Volviendo al sitio, es inevitable ponerme a analizar el comportamiento colectivo, sentir cierto pánico por el futuro del país, aunque no estemos mucho más allá de los malos pronósticos. Esta sociedad vive en constante sobredosis. Sobredosis del vacío, de la miseria, de la política sucia, de corrupción, del fraude, del desempleo, de putas feas, de ladrones desnutridos que no corren lo suficientemente rápido para alcanzar a su presa, de muertos inventados, de malas noticias, del ardid de los mediocres. Sobredosis de la sobredosis. “Y ahora verás lo que es tener las alas rotas/ y ahora verás lo que es sufrir por la derrota/ lo que me hizo tu maldad no tiene nombre/ pero ha llegado sin piedad el contragolpe.”
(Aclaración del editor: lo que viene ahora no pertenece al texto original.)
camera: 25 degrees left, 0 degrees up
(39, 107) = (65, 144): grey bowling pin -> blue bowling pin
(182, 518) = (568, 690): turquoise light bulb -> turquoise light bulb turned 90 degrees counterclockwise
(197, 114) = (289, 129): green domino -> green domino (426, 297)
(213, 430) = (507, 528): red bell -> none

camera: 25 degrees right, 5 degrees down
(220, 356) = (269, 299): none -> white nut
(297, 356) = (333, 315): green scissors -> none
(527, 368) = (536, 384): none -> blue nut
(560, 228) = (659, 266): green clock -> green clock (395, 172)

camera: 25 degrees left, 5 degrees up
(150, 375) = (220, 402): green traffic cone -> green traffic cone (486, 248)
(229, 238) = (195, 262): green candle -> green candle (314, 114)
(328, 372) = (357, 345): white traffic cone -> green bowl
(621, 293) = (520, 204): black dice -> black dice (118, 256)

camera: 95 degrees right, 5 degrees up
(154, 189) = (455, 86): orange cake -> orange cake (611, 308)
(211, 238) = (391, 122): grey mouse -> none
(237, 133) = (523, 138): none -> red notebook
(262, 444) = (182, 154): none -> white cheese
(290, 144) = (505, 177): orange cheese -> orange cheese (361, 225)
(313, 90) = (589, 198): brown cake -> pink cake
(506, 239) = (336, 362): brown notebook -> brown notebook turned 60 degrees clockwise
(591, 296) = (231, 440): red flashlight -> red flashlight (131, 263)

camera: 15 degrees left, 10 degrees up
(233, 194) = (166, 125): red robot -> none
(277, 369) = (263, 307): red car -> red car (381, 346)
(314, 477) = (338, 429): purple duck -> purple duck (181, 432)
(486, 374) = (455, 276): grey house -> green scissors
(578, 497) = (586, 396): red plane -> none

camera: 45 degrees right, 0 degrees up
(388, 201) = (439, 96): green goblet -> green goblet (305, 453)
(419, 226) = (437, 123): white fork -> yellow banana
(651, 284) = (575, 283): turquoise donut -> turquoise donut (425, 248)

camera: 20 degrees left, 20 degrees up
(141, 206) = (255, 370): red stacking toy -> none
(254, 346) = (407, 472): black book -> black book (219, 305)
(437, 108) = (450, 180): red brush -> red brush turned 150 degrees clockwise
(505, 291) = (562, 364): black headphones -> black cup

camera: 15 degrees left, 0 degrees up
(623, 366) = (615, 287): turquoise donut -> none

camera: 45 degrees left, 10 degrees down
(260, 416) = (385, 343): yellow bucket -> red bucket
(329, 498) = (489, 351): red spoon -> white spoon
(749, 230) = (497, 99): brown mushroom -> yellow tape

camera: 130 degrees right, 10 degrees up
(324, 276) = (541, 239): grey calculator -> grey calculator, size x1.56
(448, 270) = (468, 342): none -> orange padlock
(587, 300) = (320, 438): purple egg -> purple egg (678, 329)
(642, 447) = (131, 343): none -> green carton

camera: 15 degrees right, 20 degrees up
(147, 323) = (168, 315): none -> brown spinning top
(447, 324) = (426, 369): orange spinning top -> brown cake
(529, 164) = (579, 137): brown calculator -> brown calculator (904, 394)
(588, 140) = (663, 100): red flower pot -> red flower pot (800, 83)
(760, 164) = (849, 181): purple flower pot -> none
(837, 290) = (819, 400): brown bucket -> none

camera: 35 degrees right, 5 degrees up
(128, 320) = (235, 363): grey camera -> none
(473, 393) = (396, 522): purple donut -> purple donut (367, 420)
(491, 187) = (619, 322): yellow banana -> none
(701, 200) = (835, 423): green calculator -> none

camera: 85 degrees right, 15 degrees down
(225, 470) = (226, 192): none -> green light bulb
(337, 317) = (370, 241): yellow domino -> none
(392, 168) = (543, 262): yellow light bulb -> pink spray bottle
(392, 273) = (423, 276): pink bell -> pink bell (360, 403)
Siento que disparan, que las luces laser emiten sonidos de ecos de bombas, que Managua tiembla por enésima vez y de una vez por todas para enterrarse a sí misma y luego devorarse las cenizas. Caigo, no de un solo sino lentamente, me voy consumiendo despacio como el churro del parque, llueven chispas y pedazos de dientes, aquí estoy amor, en el fin de todas las cosas, ya viví mucho, ya maté todo lo matable. Mi tío es un cobarde y está vivo, esa es su desgracia, ve a mi abuela y después olvidate de mi nombre. “…pero ya es tarde para cargos de conciencia, y en el pecado llevarás la penitencia”.
  


[1] Buscapaces: callejeros dualistas (ladrones y honrados a la vez) que hacen cualquier trabajo que se les delegue; se les reconoce por expeler un hedor particularmente tóxico.